Wildfire Resilience Block Grants

Department: CAL FIRE

Program Description: CAL FIRE created Wildfire Resilience Block Grants in 2022 to build local capacity while providing financial and technical forestry assistance to nonindustrial forest landowners. The power of this program comes from the regional partner’s ability to set parameters for assistance that directly meet the unique needs of the landowners in their local region. As part of these grants, CAL FIRE also created and funded Emergency Forest Restoration Teams (EFRT) to quickly restore forestlands burned by wildfires, often funding them while the fire is still ongoing.

Projects under this grant:

  • Make funding available through agreements with landowners to pay for specific, non-commercial ecological forest improvement and wildfire resilience practices.
  • Provide technical assistance to promote information sharing and education on the full range of effective forest management practices and opportunities as well as forest management education and management planning.

Program Impact: This support for small forest landowners includes:

  1. Eleven grant funded projects awarded, totaling more than $30 million.
  2. More than12,000 acres planned for treatment.
  • More than 500 individual landowners assisted.
  • More than 500,000 seedlings to be planted.

Resilience in Action: The Dixie Fire ignited on July 13th 2021, eventually burning 963,309 acres in Plumas, Butte, Lassen and Tehama Counties. The fire caused significant damage and the destruction of communities and ecologies. Half the fire burned with a tree mortality of 90 percent, creating landscape conditions without the potential for natural regeneration, susceptible to type conversion, erosion, and with residual hazardous fuels.

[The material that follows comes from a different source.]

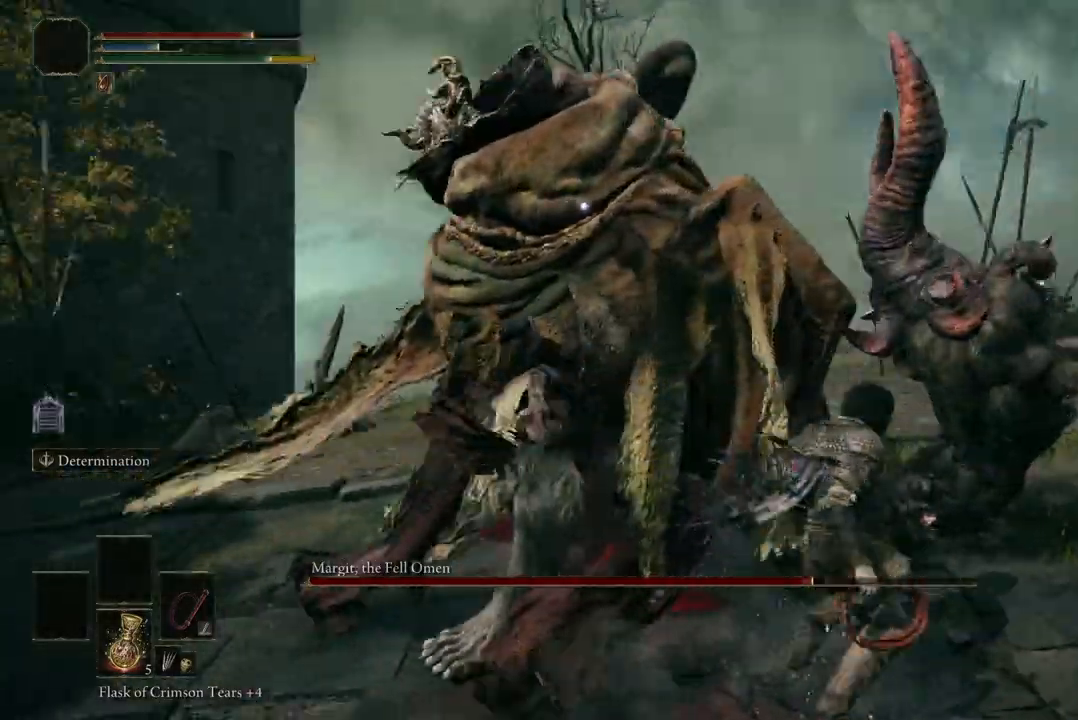
{"buttons": [], "left_stick": "center", "right_stick": "center", "events": [[100, "R2", "up"]]}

CAL FIRE awarded an $8M grant to the Feather River Resource Conservation District to formulate an Emergency Forest Restoration Team (EFoRT) in early 2022 to address this unprecedented need. The EFoRT is working with NIPF landowners to provide technical assistance and implement post-fire restoration activities across 2,558 acres. They are providing rapid assessments, securing permitting, and creating an implementation plan to satisfy restoration goals. EFoRT will ultimately implement these forest management plans.